American labor activist (born 1955)

Eric Lee (born 1955) is an American-born activist and author. He was born in New York City and is the founding editor of LabourStart, an online news service for the international trade union movement. He is also the author of The Labour Movement and the Internet: The New Internationalism (Pluto Press, 1996) and several other books.

==Career==
Lee worked as an editor for the social democratic magazine The New International Review. While living in Israel, he worked as a computer programmer and was politically active in the peace movement and the left.

In the 1990s, Lee created and ran the website BibiWatch, dedicated to criticism of Israeli Prime Minister Binyamin Netanyahu.

In this same year, he served on the Central Committee of the United Workers Party.

Lee is the author of The Labour Movement and the Internet: The New Internationalism.

In 1998, Lee moved to London to work as ICT Coordinator for Labour and Society International while also consulting British and international trade unions. His articles have been published around the world and is a frequent speaker at a variety of conferences.

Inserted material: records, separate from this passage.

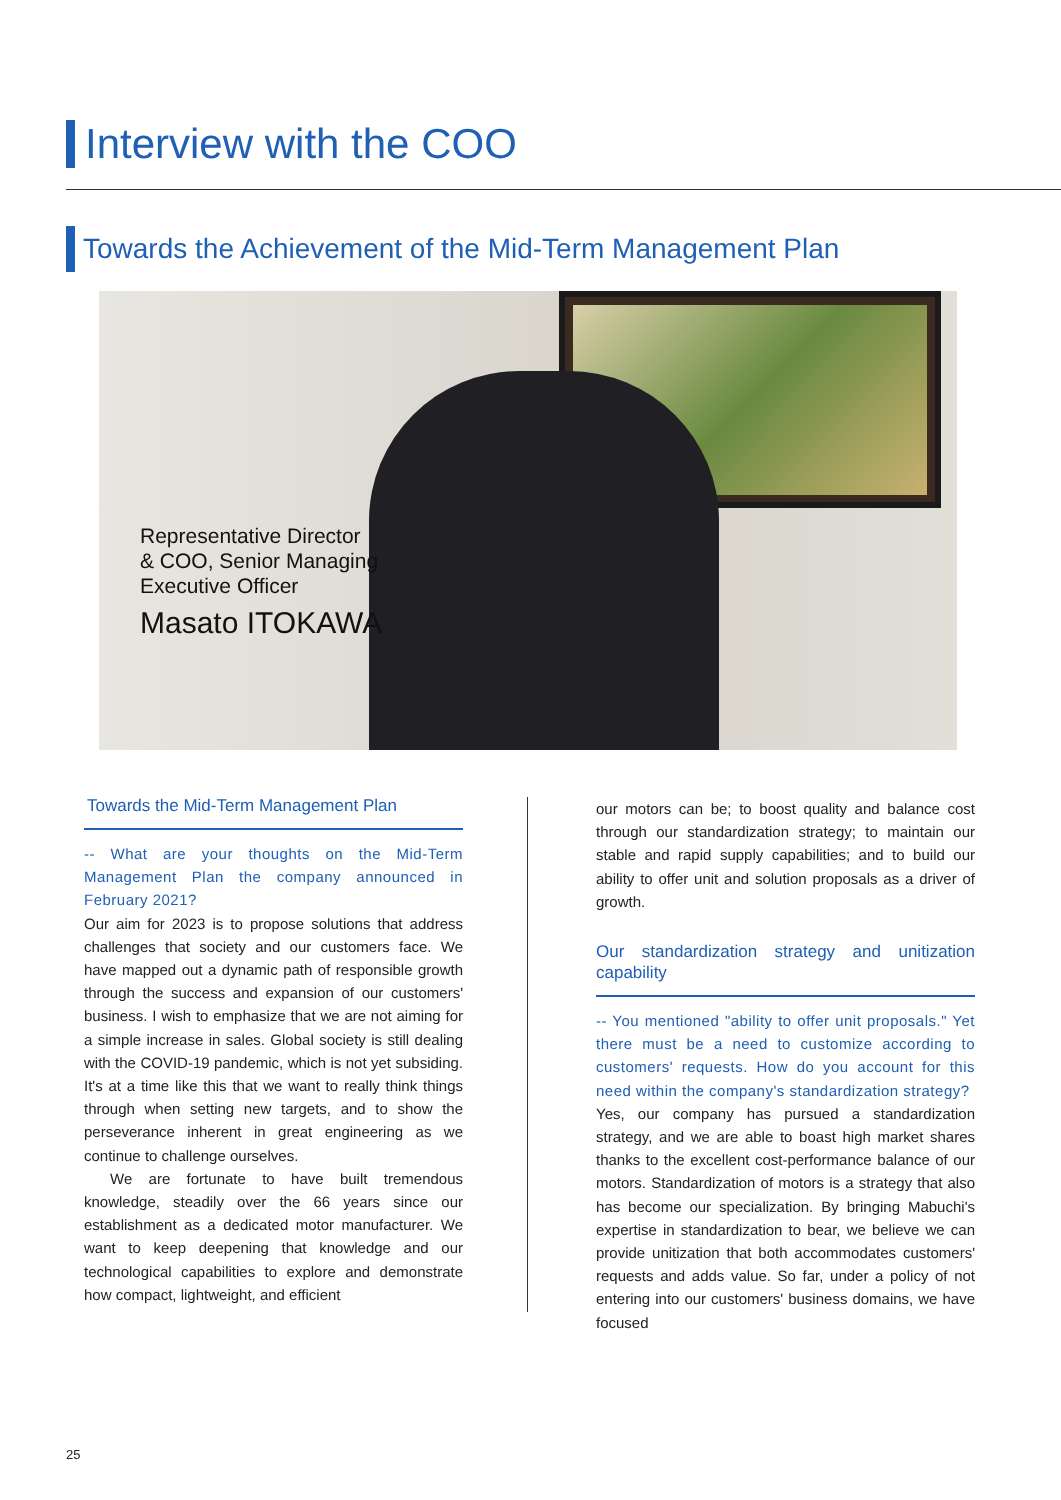Interview with the COO
Towards the Achievement of the Mid-Term Management Plan
Representative Director
& COO, Senior Managing
Executive Officer
Masato ITOKAWA
Towards the Mid-Term Management Plan
-- What are your thoughts on the Mid-Term Management Plan the company announced in February 2021?
Our aim for 2023 is to propose solutions that address challenges that society and our customers face. We have mapped out a dynamic path of responsible growth through the success and expansion of our customers' business. I wish to emphasize that we are not aiming for a simple increase in sales. Global society is still dealing with the COVID-19 pandemic, which is not yet subsiding. It's at a time like this that we want to really think things through when setting new targets, and to show the perseverance inherent in great engineering as we continue to challenge ourselves.
We are fortunate to have built tremendous knowledge, steadily over the 66 years since our establishment as a dedicated motor manufacturer. We want to keep deepening that knowledge and our technological capabilities to explore and demonstrate how compact, lightweight, and efficient
our motors can be; to boost quality and balance cost through our standardization strategy; to maintain our stable and rapid supply capabilities; and to build our ability to offer unit and solution proposals as a driver of growth.
Our standardization strategy and unitization capability
-- You mentioned "ability to offer unit proposals." Yet there must be a need to customize according to customers' requests. How do you account for this need within the company's standardization strategy?
Yes, our company has pursued a standardization strategy, and we are able to boast high market shares thanks to the excellent cost-performance balance of our motors. Standardization of motors is a strategy that also has become our specialization. By bringing Mabuchi's expertise in standardization to bear, we believe we can provide unitization that both accommodates customers' requests and adds value. So far, under a policy of not entering into our customers' business domains, we have focused
25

Lee was a member of the Democratic Socialist Organizing Committee from 1975 to 1981, and joined its successor organizations, the Democratic Socialists of America, during the Bernie Sanders 2016 presidential campaign. In 2017, Lee resigned from the DSA in response to their endorsement of Boycott, Divestment and Sanctions, which he considers antisemitic and racist.

==Personal==
Lee is active in the democratic left and trade unions. He is a Labor Zionist and has called out antisemitism from the right and the left.